START Selected passage

Hezbollah has also not yet responded to the proposal for a pause in fighting, although Lebanon’s caretaker Prime Minister Najib Mikati has welcomed it.

The Lebanese militant group has insisted it would only halt its strikes if there is a ceasefire in Gaza, where Israel has been battling Hamas for nearly a year. That appears out of reach despite months of negotiations led by the US, Egypt and Qatar.

In its statement, Netanyahu’s office said that “the fighting in Gaza will also continue until all the objectives of the war have been achieved”. Netanyahu is expected to meet with other world leaders on the sidelines of the UN General Assembly.

Israel launched a massive operation in Gaza after a Hamas-led attack into southern Israel on October 7 in which some 1200 people, mostly civilians, were killed, and some 250 were taken hostage. More than 41,000 Palestinians have been killed in Gaza since then, according to local officials.

Hezbollah began firing rockets into Israel one day after the October 7 attack in support of its Hamas allies, and Hezbollah and Israel have traded fire ever since.

Israeli families of the hostages said they are pushing for a possible ceasefire deal for Lebanon to include provisions for the war in Gaza, especially securing release of the roughly 70 hostages still presumed to be alive and the bodies of some 30 others.

Gil Dickmann, whose cousin Carmel Gat was kidnapped and was one of six Israelis whose bodies were recovered from tunnels in Gaza in August, said the families of the hostages are feeling forgotten as attention shifts to the northern front.

“We know that these things are connected to each other, the northern part and the southern part, they’re all part of the same large situation which we are in from October 7 on, and we’re very worried that if we don’t make the right decisions now, we will miss this amazing opportunity to get the hostages out,” Dickmann said on Tuesday, as hopes for ceasefire deal swelled.

He slammed Netanyahu for missing multiple opportunities to free his cousin and begged him not to miss another chance by agreeing to a truce with both Hezbollah and Hamas that would include provisions for the hostages. Dickmann’s sister-in-law, Yarden Roman-Gat, was released in a weeklong ceasefire deal last November, along with some 100 other hostages.

END Selected passage

* **Action item**
Carry on the news report about the Israel-Hezbollah ceasefire proposal and the hostages in Gaza, picking up after its final sentence.

START Extracted information

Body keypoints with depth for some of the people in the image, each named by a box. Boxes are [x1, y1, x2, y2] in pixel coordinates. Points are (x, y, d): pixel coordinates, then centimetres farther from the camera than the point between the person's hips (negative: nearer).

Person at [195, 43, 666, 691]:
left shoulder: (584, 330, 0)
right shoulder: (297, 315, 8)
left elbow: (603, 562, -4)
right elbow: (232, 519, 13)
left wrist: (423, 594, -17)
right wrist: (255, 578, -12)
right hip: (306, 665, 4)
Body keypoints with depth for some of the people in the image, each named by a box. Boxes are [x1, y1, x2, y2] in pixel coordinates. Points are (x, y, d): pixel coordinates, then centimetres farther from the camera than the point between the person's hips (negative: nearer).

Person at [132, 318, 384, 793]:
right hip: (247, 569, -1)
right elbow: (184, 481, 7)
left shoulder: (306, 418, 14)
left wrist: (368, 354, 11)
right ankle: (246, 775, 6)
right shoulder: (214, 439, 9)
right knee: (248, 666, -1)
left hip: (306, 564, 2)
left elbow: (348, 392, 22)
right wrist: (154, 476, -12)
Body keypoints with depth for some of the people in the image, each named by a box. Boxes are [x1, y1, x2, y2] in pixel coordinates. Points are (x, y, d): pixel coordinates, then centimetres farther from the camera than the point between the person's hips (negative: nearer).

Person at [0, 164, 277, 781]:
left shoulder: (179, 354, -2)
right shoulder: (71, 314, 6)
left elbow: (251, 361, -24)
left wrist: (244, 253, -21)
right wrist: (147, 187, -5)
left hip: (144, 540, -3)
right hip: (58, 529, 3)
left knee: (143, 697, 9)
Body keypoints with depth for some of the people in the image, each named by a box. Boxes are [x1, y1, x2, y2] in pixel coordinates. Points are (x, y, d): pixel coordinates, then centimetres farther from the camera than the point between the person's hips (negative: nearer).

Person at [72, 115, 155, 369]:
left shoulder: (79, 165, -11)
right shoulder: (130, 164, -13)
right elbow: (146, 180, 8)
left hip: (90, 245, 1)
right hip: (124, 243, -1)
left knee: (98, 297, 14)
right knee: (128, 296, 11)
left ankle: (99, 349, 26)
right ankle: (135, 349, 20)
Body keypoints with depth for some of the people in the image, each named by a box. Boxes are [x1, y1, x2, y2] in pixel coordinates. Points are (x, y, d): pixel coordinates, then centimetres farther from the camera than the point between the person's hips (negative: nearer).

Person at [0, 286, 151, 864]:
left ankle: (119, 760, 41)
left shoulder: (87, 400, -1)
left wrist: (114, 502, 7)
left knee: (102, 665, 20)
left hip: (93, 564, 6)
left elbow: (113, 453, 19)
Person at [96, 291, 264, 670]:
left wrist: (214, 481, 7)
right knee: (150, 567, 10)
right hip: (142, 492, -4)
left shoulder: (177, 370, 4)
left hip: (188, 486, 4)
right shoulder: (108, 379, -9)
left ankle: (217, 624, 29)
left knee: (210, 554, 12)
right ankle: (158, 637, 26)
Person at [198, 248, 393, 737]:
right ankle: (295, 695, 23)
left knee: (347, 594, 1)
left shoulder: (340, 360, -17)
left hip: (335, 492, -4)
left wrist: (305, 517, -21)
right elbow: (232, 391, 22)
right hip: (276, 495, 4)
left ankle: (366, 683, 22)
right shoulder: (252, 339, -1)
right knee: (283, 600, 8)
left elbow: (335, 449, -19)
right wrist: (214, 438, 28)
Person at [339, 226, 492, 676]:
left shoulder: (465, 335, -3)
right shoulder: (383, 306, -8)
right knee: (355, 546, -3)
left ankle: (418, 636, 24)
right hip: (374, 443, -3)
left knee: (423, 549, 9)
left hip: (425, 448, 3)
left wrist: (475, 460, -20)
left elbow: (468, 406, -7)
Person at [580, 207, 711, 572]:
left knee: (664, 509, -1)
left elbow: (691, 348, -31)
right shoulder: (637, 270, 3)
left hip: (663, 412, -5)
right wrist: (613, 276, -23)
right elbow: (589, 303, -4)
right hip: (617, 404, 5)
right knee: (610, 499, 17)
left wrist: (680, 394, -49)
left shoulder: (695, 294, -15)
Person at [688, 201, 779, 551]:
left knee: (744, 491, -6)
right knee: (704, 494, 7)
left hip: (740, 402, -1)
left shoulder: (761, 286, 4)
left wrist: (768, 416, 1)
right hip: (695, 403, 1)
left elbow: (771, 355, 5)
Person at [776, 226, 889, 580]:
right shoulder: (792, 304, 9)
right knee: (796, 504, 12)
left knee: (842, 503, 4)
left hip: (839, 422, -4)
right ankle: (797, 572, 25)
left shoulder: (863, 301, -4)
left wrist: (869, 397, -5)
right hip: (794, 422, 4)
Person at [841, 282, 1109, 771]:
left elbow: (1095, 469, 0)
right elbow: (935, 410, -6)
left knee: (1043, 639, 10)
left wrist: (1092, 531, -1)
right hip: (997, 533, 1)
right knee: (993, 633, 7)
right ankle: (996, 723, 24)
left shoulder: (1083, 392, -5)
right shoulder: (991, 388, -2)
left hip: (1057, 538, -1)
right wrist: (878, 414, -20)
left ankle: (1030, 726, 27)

END Extracted information

* **Answer area**
Israel has carried out days of heavy strikes across Lebanon, targeting what it says are Hezbollah rocket launchers and other military infrastructure. The militants have fired hundreds of rockets into Israel and on Wednesday targeted Tel Aviv for the first time with a longer-range missile that was intercepted.

On Thursday, an Israeli airstrike in Lebanon hit a building housing Syrian workers and their families, killing 23 people, Lebanese officials said. It was one of the deadliest single strikes in the intensified air campaign against Hezbollah.

Lebanon’s National News Agency said the strike occurred near the ancient city of Baalbek in the Bekaa Valley, which runs along the Syrian border. It quoted Ali Kassas, mayor of the village of Younine, as saying that the bodies of 23 Syrian citizens were pulled from under the rubble. He said four Syrians and four Lebanese were wounded.

Hussein Salloum, a local official in Younine, said most of the dead were women and children, and that rescue efforts lasted through the night and into Thursday morning.

“We dug through the rubble with our own hands” until a small bulldozer was brought in, Salloum told The Associated Press by telephone. “We had very limited capabilities.”

The Lebanese Red Cross said it recovered nine bodies, while others were recovered by Hezbollah’s paramedic service and the Lebanese Civil Defence.

Lebanon, with a population of around 6 million, hosts nearly 780,000 registered Syrian refugees and hundreds of thousands who are unregistered — the world’s highest refugee population per capita.

Israel struck 75 sites overnight across southern and eastern Lebanon, the military said. At least 45 projectiles were fired from Lebanon early on Thursday, all of which were intercepted or fell in open areas, it said.

Israeli strikes since Monday have killed more than 630 people in Lebanon, according to local health authorities, who say around a quarter were women and children. Several people have been wounded by shrapnel in Israel.

The fighting has killed dozens of people in Israel and driven tens of thousands from their homes on both sides of the border.

Israel has vowed to do whatever is necessary to allow its citizens to return, and it has moved thousands of troops to the northern border in preparation for a possible ground operation.